Let's say I make 100K a year from my business and I have 3 kids under 9 years old. I read that each child can give me $2000 child tax credit.

So if my 100K business income is taxed and say its 40%:

100K x 40% (40K) = 60K take home

Does the child tax credit apply to the 100K first making it:

100K - 3 Kids (6K) = 94K income x 40% (37.6K) = 62.4K take home

OR is it:

100K x 40% (40K) = 60K + 6K child credit = 66K take home?

  • Your federal income tax is never as much as 40%, and CTC (and ACTC) applies only to federal income tax. If you don't have significant other income your total (not marginal) federal tax will be around 20%, depending on other factors you didn't state. Yes you have self-employment tax (slightly less than 15.3%) on your Schedule C net income up to a limit ($132,900 for 2019, $137,700 for 2020) and 2.9% after that, and there are no deductions or credits on SE. You usually have state income tax also, and any provision in the state tax for children depends on the state. Commented Mar 6, 2020 at 4:51
  • 5
    @dave_thompson_085 who knows income tax isn't 40%. "say its 40%". He was just using it to make the maths easy. Also the rest of your comment should be in an answer so that it can be up and down voted.
    – Sam Dean
    Commented Mar 6, 2020 at 11:25
  • @SamDean Federal Income Tax != Income Tax in general.
    – ave
    Commented Mar 6, 2020 at 12:35
  • 1
    I have edited out your unrelated query about a self-employment tax credit, as we like to have only one question per post. If you have a question about self-employment taxes or credits, please start a new question.
    – Ben Miller
    Commented Mar 6, 2020 at 13:18
  • @dave_thompson_085 - Your comment has been flagged. It's "too good to be just a comment"! Do you mind posting this as an answer? Commented Mar 6, 2020 at 18:23

1 Answer 1


There are two types of items that reduce your income tax: deductions and tax credits.

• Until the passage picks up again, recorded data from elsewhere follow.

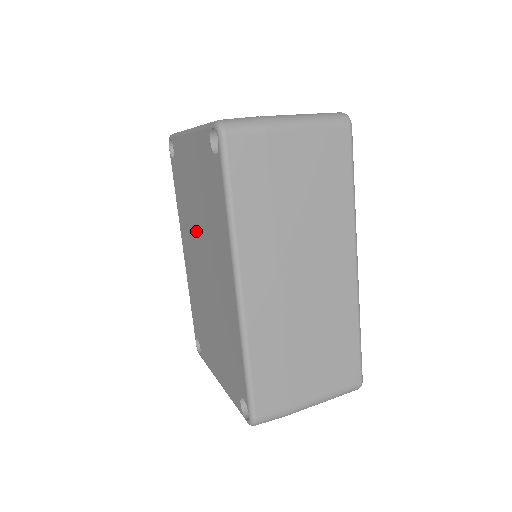
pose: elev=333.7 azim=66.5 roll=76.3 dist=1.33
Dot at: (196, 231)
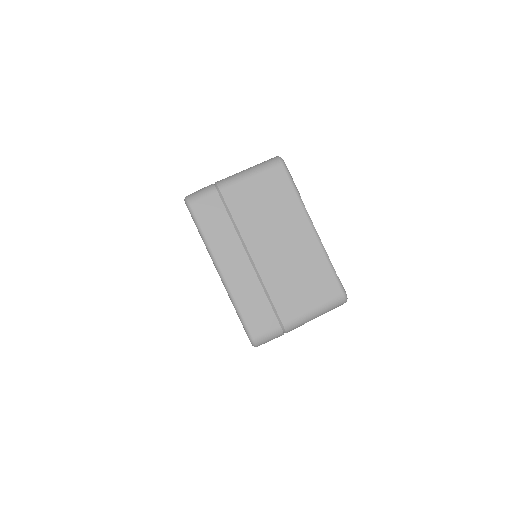
Dot at: occluded
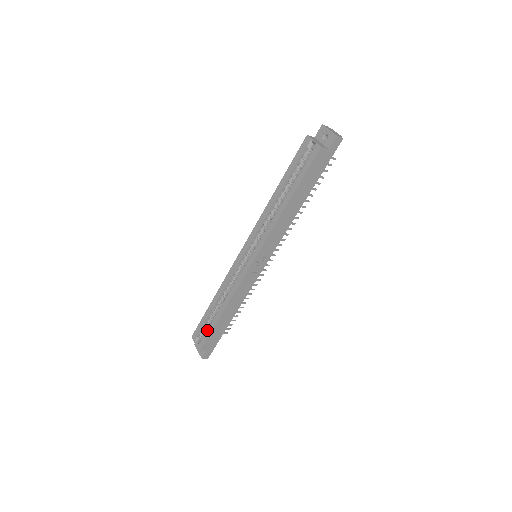
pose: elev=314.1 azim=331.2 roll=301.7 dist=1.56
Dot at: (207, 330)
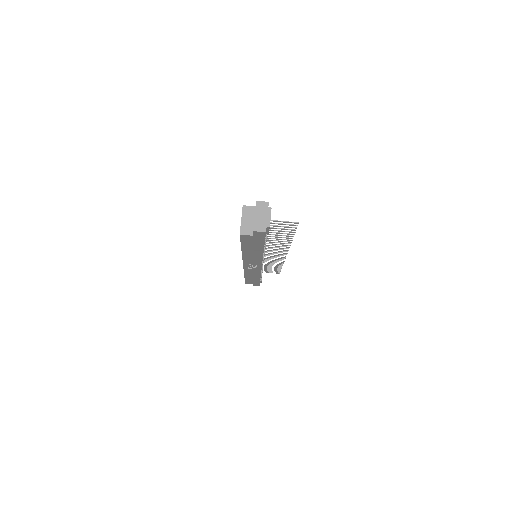
Dot at: occluded
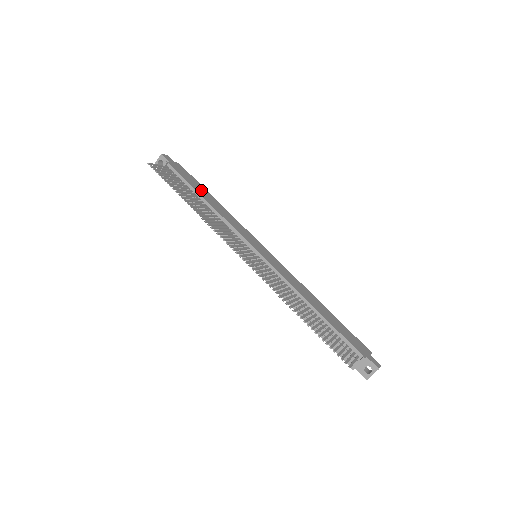
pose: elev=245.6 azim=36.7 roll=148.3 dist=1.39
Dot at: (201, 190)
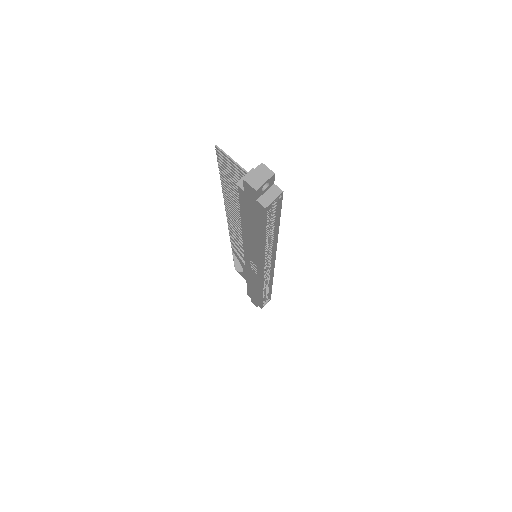
Dot at: occluded
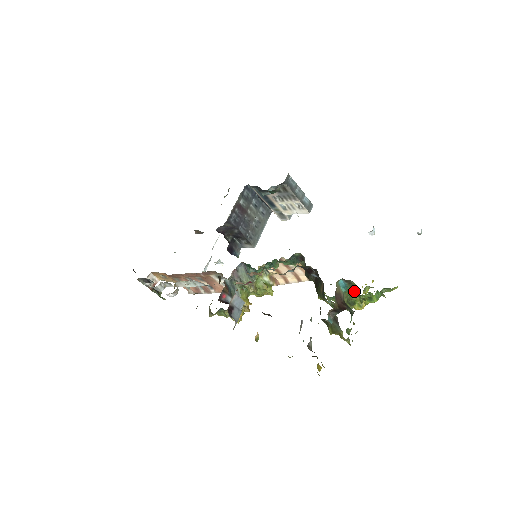
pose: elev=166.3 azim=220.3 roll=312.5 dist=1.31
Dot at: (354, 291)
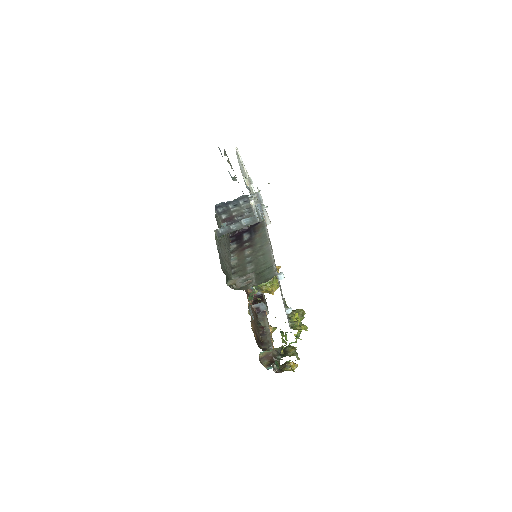
Dot at: occluded
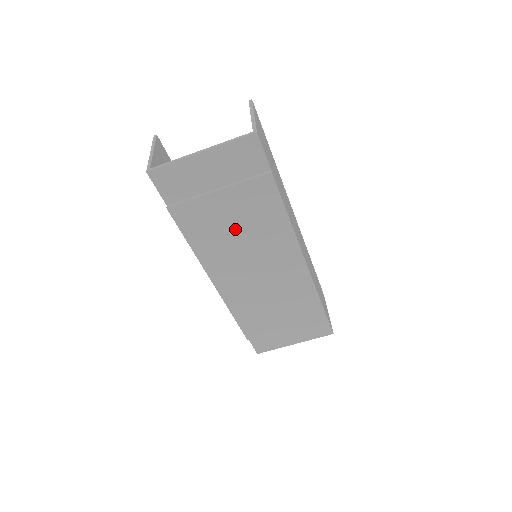
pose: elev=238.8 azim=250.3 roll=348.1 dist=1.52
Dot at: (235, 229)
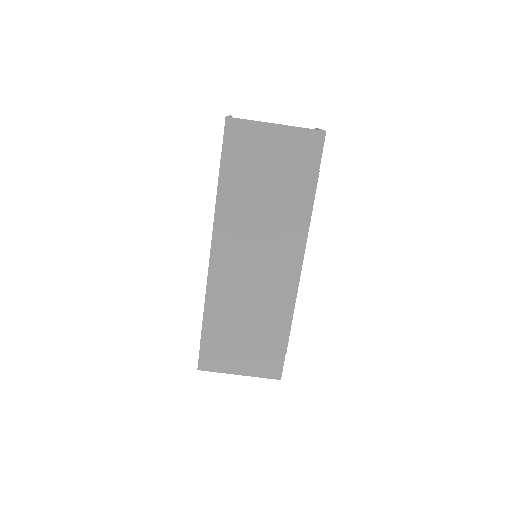
Dot at: (262, 208)
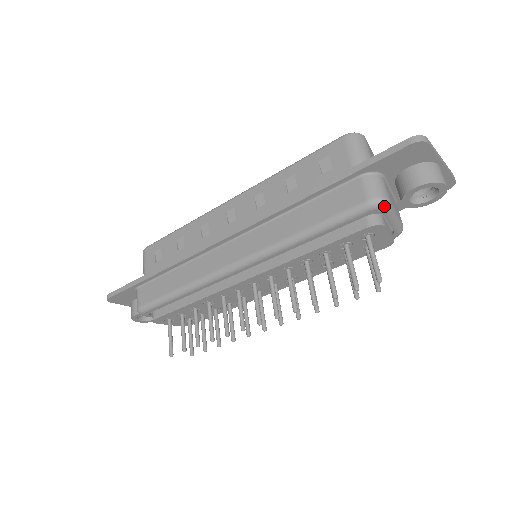
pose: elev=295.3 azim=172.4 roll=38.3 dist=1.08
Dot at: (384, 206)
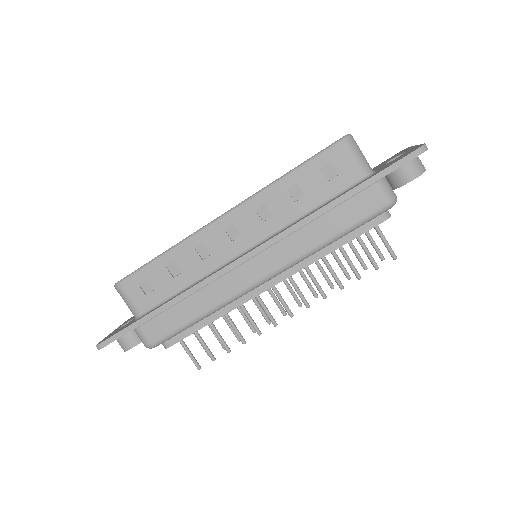
Dot at: (395, 203)
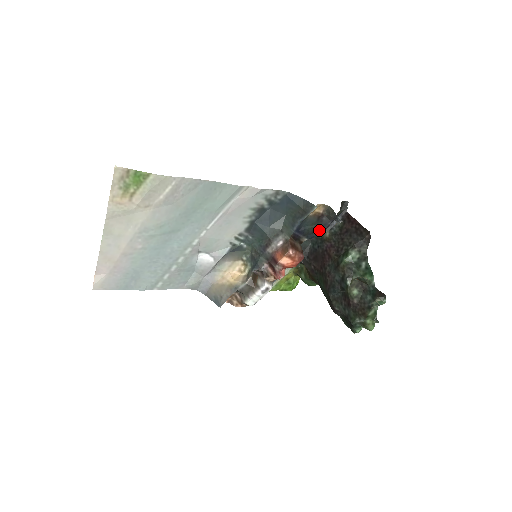
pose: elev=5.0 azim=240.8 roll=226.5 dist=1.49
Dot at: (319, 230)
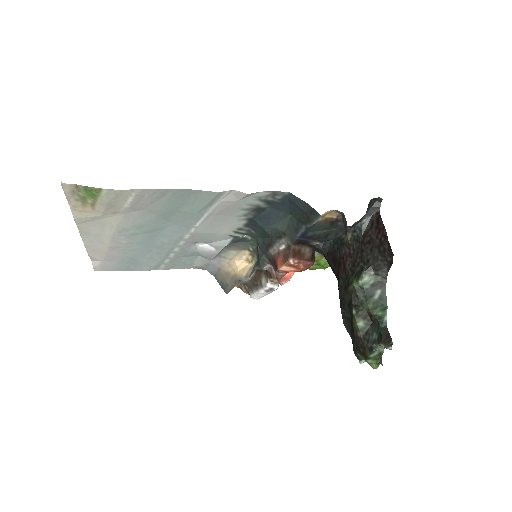
Dot at: (335, 234)
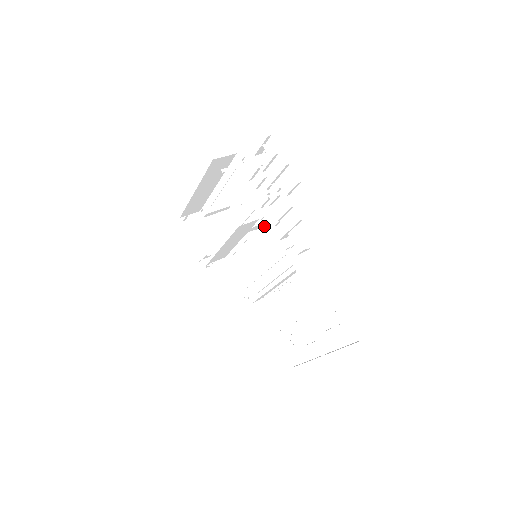
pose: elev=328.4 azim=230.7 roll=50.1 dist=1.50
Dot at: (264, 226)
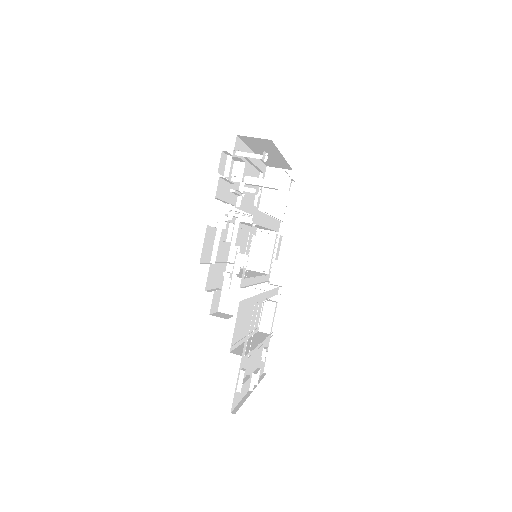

With a deduction, you subtract the deduction from your income before the tax is calculated. The benefit to you with a deduction is dependent on your tax rate. So if you are in the 22% tax bracket, a $6000 deduction would ultimately be worth $1320 to you.

With a tax credit, the tax is calculated first and then the tax credit is subtracted from your tax due. The tax credit is worth the full amount to you, because it directly reduces your tax bill.

Because the Child Tax Credit is a tax credit (not a deduction), a $6000 credit is worth the full $6000 to your situation.

  • 2
    Credits are further divided into nonrefundable (you get reduced value if the credit amount would exceed your tax) and refundable (you get full value even if it results in negative tax). CTC itself is nonrefundable, but if it is limited you can get part of the 'lost' value as Additional CTC (ACTC) which is refundable. OP's tax is probably well over $6k so this complication can be ignored here. Commented Mar 6, 2020 at 4:50
  • @dave_thompson_085 - a great point. Sure, OP is probably well over, but other members reading this will be helped. Ben might want to edit that in to the main answer text. Commented Mar 6, 2020 at 10:38
  • @dave_thompson_085 Yes, and deductions are also further divided (above-the-line, itemized, limited, threshold, etc.)